Nach mehrmaliger Reinigung wird das Getreide in der BennoMühle in 17 Vermahlungs- und Aussiebungsschritten verarbeitet. So entstehen die unterschiedlichen Mehle. Vor allem Weizen ist es mittlerweile. Ziegenaus erklärt das so: „Früher hat man ein Brot für die ganze Woche geholt, jetzt gibt es jeden Tag frische Semmeln.“Seine Firma beliefert neben Hofläden und Pizzerien vor allem regionale Bäckereien. Vorteil: Sie kann relativ kleine Chargen der bevorzugten Mischungen herstellen – und an die Bauern weitergeben, was die Bäcker sich wünschen.
3 Der Bäcker
Ein Kunde der Benno-Mühle ist die Bäckerei Scharold. Es ist eine langlebige Verbindung: Seit 85 Jahren sei der Familienbetrieb, selber bereits 1885 gegründet, Kunde bei Ziegenaus, berichtet Geschäftsführer Rainer Scharold. Und obwohl so manchem das Unternehmen mit seinen elf Filialen und der neuen Schaubäckerei im Derchinger Gewerbegebiet groß vorkommt, betont der Chef: „Wir sind ein normaler mittelständischer Betrieb.“Den kleinen Bäcker von nebenan gebe es nicht mehr. Scharold verarbeitet zwei bis drei Tonnen Mehl sowie bis zu 3000 Eier täglich – alles von regionalen Lieferanten, wie er betont. In der 800 Quadratmeter großen Schaubackstube werden 150 unterschiedliche Artikel angefertigt – allein 5000 Brezen am Tag.

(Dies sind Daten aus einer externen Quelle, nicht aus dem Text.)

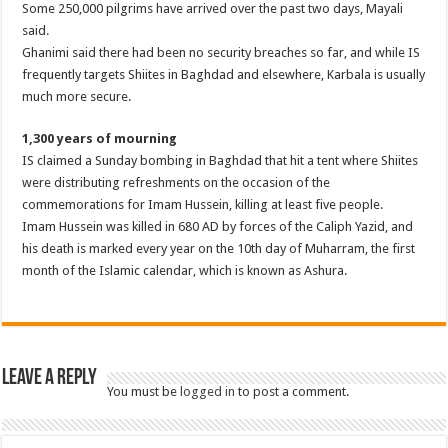
Some 250,000 pilgrims have arrived over the past two days, Mayali
said.
Ghanimi said there had been no security breaches so far, and while IS
frequently targets Shiites in Baghdad and elsewhere, Karbala is usually
much more secure.
1,300 years of mourning
IS claimed a Sunday bombing in Baghdad that hit a tent where Shiites
were distributing refreshments on the occasion of the
commemorations for Imam Hussein, killing at least five people.
Imam Hussein was killed in 680 AD by forces of the Caliph Yazid, and
his death is marked every year on the 10th day of Muharram, the first
month of the Islamic calendar, which is known as Ashura.
Leave a Reply
You must be
logged in
to post a comment.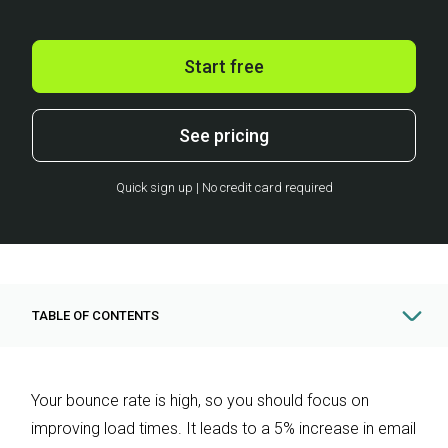
Start free
See pricing
Quick sign up | No credit card required
TABLE OF CONTENTS
Your bounce rate is high, so you should focus on
improving load times. It leads to a 5% increase in email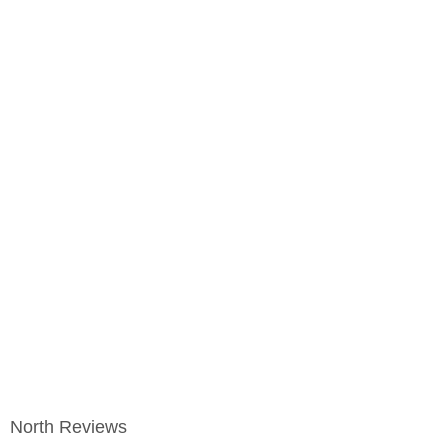
North Reviews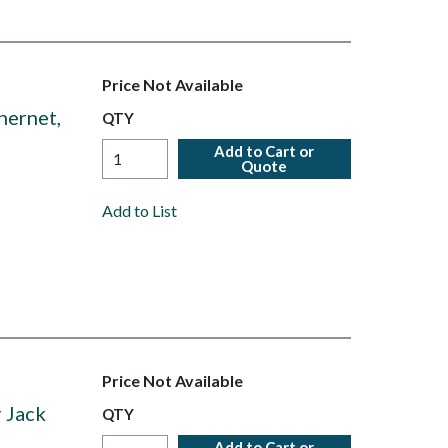
Price Not Available
hernet,
QTY
Add to Cart or
Quote
Add to List
Price Not Available
 Jack
QTY
Add to Cart or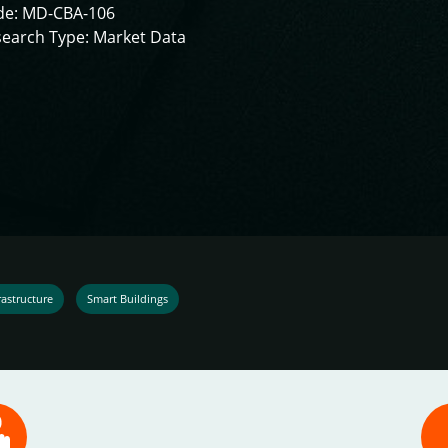
de: MD-CBA-106
earch Type: Market Data
astructure
Smart Buildings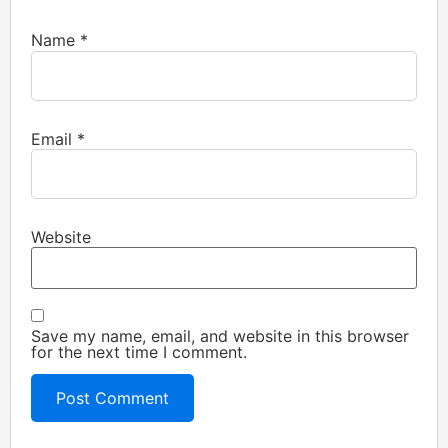
Name
*
Email
*
Website
Save my name, email, and website in this browser
for the next time I comment.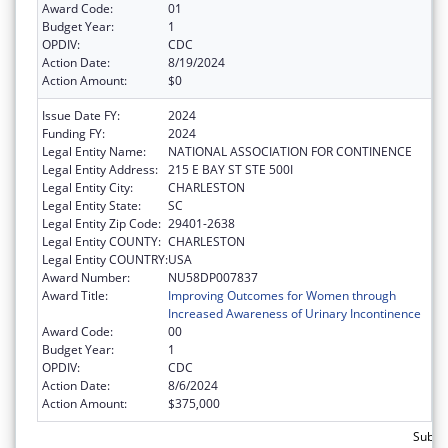
Award Code:
01
Budget Year:
1
OPDIV:
CDC
Action Date:
8/19/2024
Action Amount:
$0
Issue Date FY:
2024
Funding FY:
2024
Legal Entity Name:
NATIONAL ASSOCIATION FOR CONTINENCE
Legal Entity Address:
215 E BAY ST STE 500I
Legal Entity City:
CHARLESTON
Legal Entity State:
SC
Legal Entity Zip Code:
29401-2638
Legal Entity COUNTY:
CHARLESTON
Legal Entity COUNTRY:
USA
Award Number:
NU58DP007837
Award Title:
Improving Outcomes for Women through
Increased Awareness of Urinary Incontinence
Award Code:
00
Budget Year:
1
OPDIV:
CDC
Action Date:
8/6/2024
Action Amount:
$375,000
Subto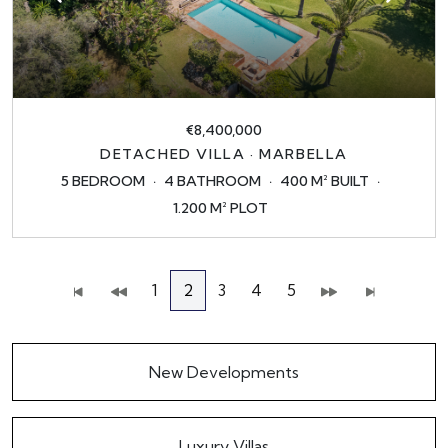
€8,400,000
DETACHED VILLA · MARBELLA
5 BEDROOM
4 BATHROOM
400 M² BUILT
1.200 M² PLOT
1
2
3
4
5
New Developments
Luxury Villas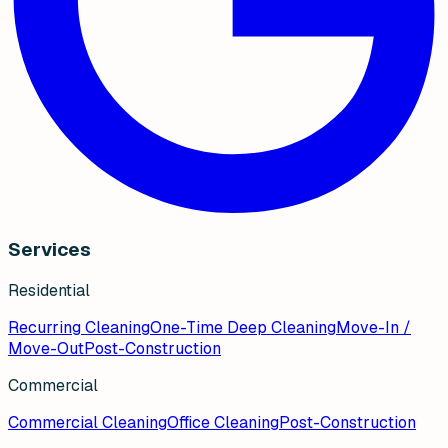
Services
Residential
Recurring Cleaning
One-Time Deep Cleaning
Move-In /
Move-Out
Post-Construction
Commercial
Commercial Cleaning
Office Cleaning
Post-Construction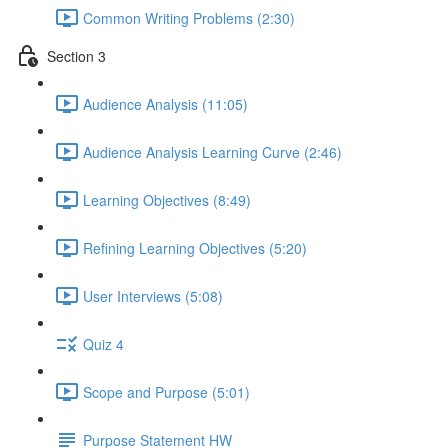
Common Writing Problems (2:30)
Section 3
Audience Analysis (11:05)
Audience Analysis Learning Curve (2:46)
Learning Objectives (8:49)
Refining Learning Objectives (5:20)
User Interviews (5:08)
Quiz 4
Scope and Purpose (5:01)
Purpose Statement HW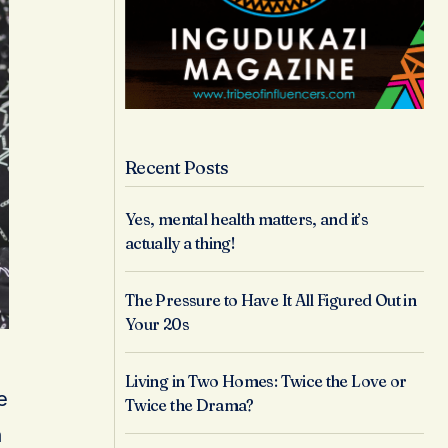
Recent Posts
Yes, mental health matters, and it’s
actually a thing!
The Pressure to Have It All Figured Out in
Your 20s
Living in Two Homes: Twice the Love or
e
Twice the Drama?
n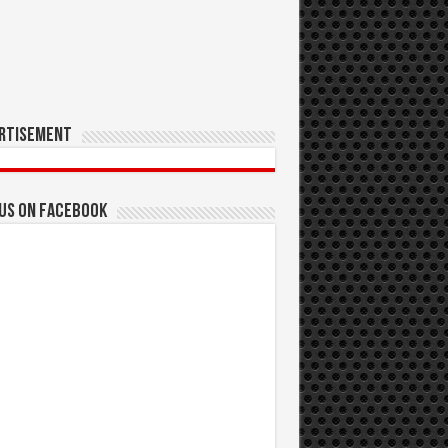
rtisement
 us on Facebook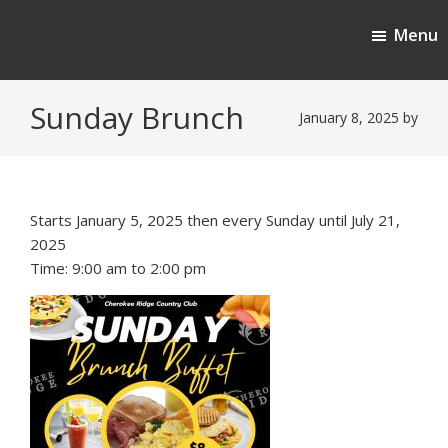
Skip
Skip
Menu
to
to
Cherokee Ridge Country Club
main
footer
content
Sunday Brunch
January 8, 2025
by
Starts January 5, 2025 then every Sunday until July 21,
2025
Time:
9:00 am
to
2:00 pm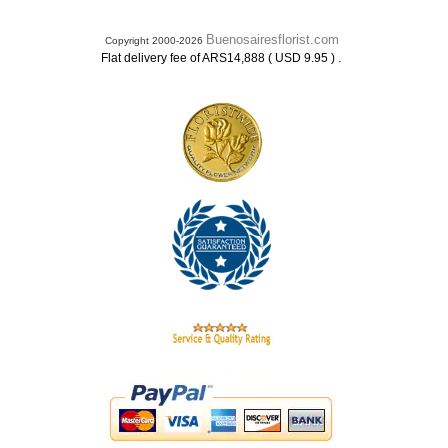
Buenosairesflorist.com
Copyright 2000-2026
.
Flat delivery fee of ARS14,888 ( USD 9.95 )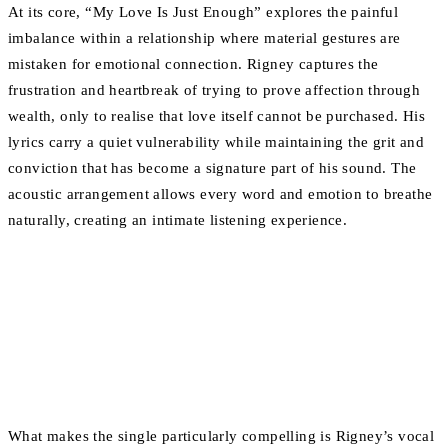
At its core, “My Love Is Just Enough” explores the painful
imbalance within a relationship where material gestures are
mistaken for emotional connection. Rigney captures the
frustration and heartbreak of trying to prove affection through
wealth, only to realise that love itself cannot be purchased. His
lyrics carry a quiet vulnerability while maintaining the grit and
conviction that has become a signature part of his sound. The
acoustic arrangement allows every word and emotion to breathe
naturally, creating an intimate listening experience.
What makes the single particularly compelling is Rigney’s vocal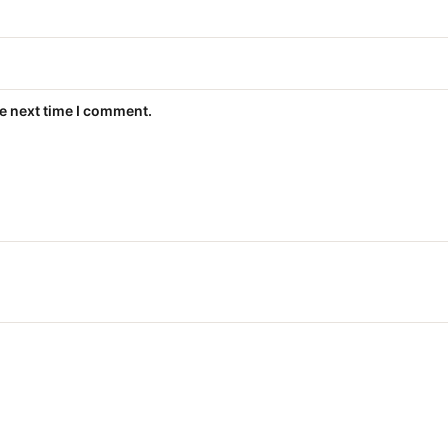
he next time I comment.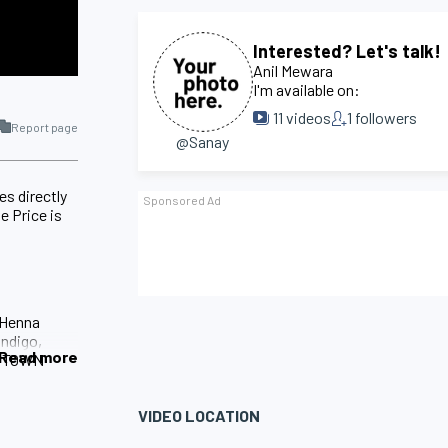
Interested? Let's talk!
Anil Mewara
I'm available on:
11
videos
1
followers
Report page
@Sanay
es directly
e Price is
 Henna
Indigo,
Read more
A TOWN
VIDEO LOCATION
ield of
 the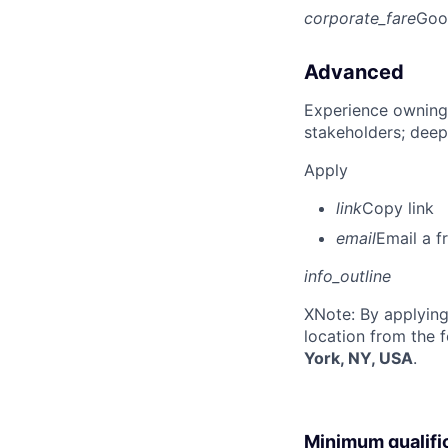
corporate_fare
Goo
Advanced
Experience owning
stakeholders; deep
Apply
link
Copy link
email
Email a f
info_outline
X
Note: By applying
location from the 
York, NY, USA
.
Minimum qualifi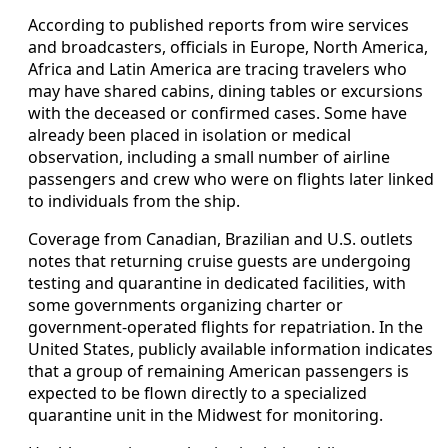
According to published reports from wire services
and broadcasters, officials in Europe, North America,
Africa and Latin America are tracing travelers who
may have shared cabins, dining tables or excursions
with the deceased or confirmed cases. Some have
already been placed in isolation or medical
observation, including a small number of airline
passengers and crew who were on flights later linked
to individuals from the ship.
Coverage from Canadian, Brazilian and U.S. outlets
notes that returning cruise guests are undergoing
testing and quarantine in dedicated facilities, with
some governments organizing charter or
government-operated flights for repatriation. In the
United States, publicly available information indicates
that a group of remaining American passengers is
expected to be flown directly to a specialized
quarantine unit in the Midwest for monitoring.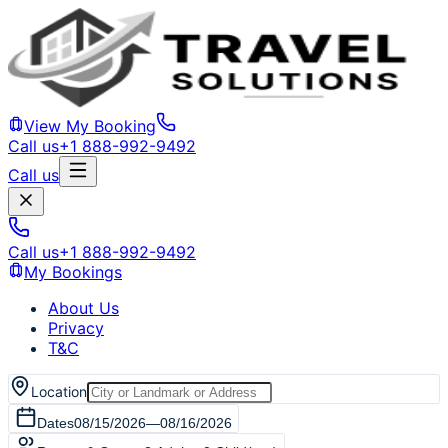
View My Booking
Call us
+1 888-992-9492
Call us
Call us
+1 888-992-9492
My Bookings
About Us
Privacy
T&C
Location
Dates
08/15/2026
—
08/16/2026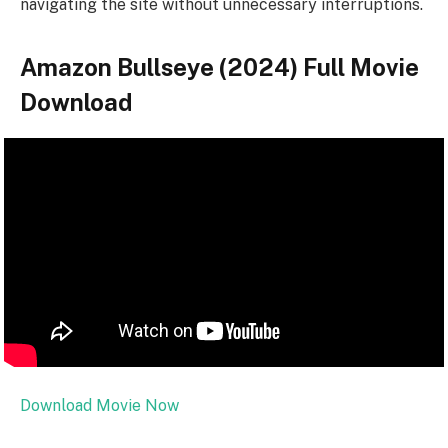
navigating the site without unnecessary interruptions.
Amazon Bullseye (2024) Full Movie
Download
Download Movie Now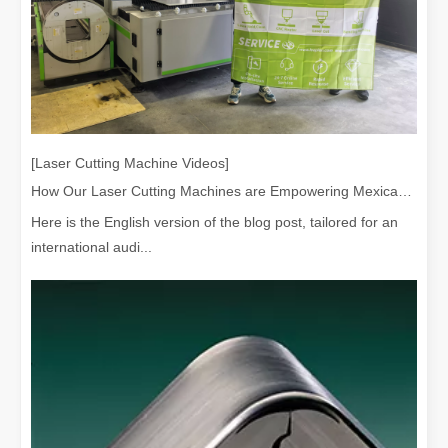
[Laser Cutting Machine Videos]
How Our Laser Cutting Machines are Empowering Mexican Manufacturing
Here is the English version of the blog post, tailored for an
international audi...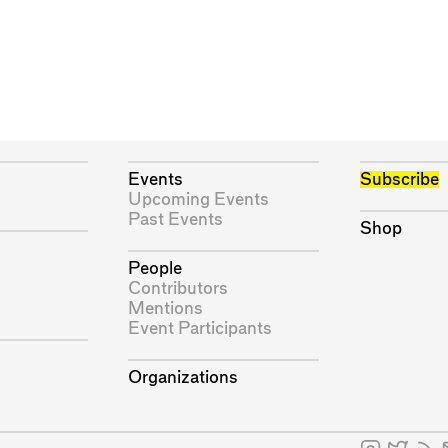
Events
Subscribe
Upcoming Events
Past Events
Shop
People
Contributors
Mentions
Event Participants
Organizations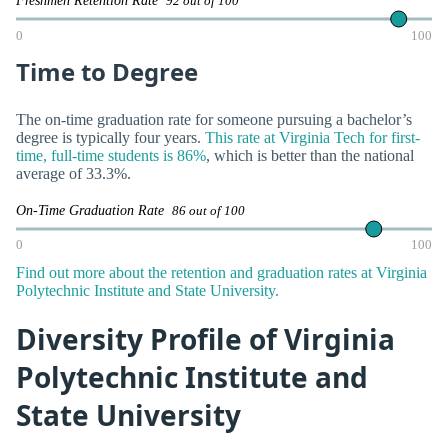
Freshmen Retention Rate
92 out of 100
0
100
Time to Degree
The on-time graduation rate for someone pursuing a bachelor’s
degree is typically four years.
This rate at Virginia Tech for first-
time, full-time students is 86%
, which is better than the national
average of 33.3%.
On-Time Graduation Rate
86 out of 100
0
100
Find out more about the retention and graduation rates at Virginia
Polytechnic Institute and State University.
Diversity Profile of Virginia
Polytechnic Institute and
State University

Natürlich können die neuen Maschinen das Mehl dosiert in die Rührschüsseln blasen, es gibt moderne Kühlgeräte, in denen die Teiglinge aber einen Tag gehen „dürfen“, weil die Brezen dann besser schmecken und länger halten. „Sie hat dann mehr Zeit, Wasser aufzunehmen“, erklärt der Bäcker. Dann laufen die Bleche durch die Maschine mit Lauge und Salz, bevor sie nach München kommen. So heißt der Brezenofen. Auch die anderen Öfen haben Namen, bevorzugt die von Städten in warmen Gefilden, etwa Rio. Das erleichtere den Mitarbeitern die Absprache, erklärt Scharold. Kunden können deren Arbeit mitverfolgen, damit keiner mehr behauptet, der Bäcker hole seine Teiglinge aus Polen. Und sie können es riechen. Das ist meistens schön – unlängst aber weniger, als einem Lehrling der Biskuit anbrannte. Doch auch das gehört dazu, bei Handwerk und Nähe.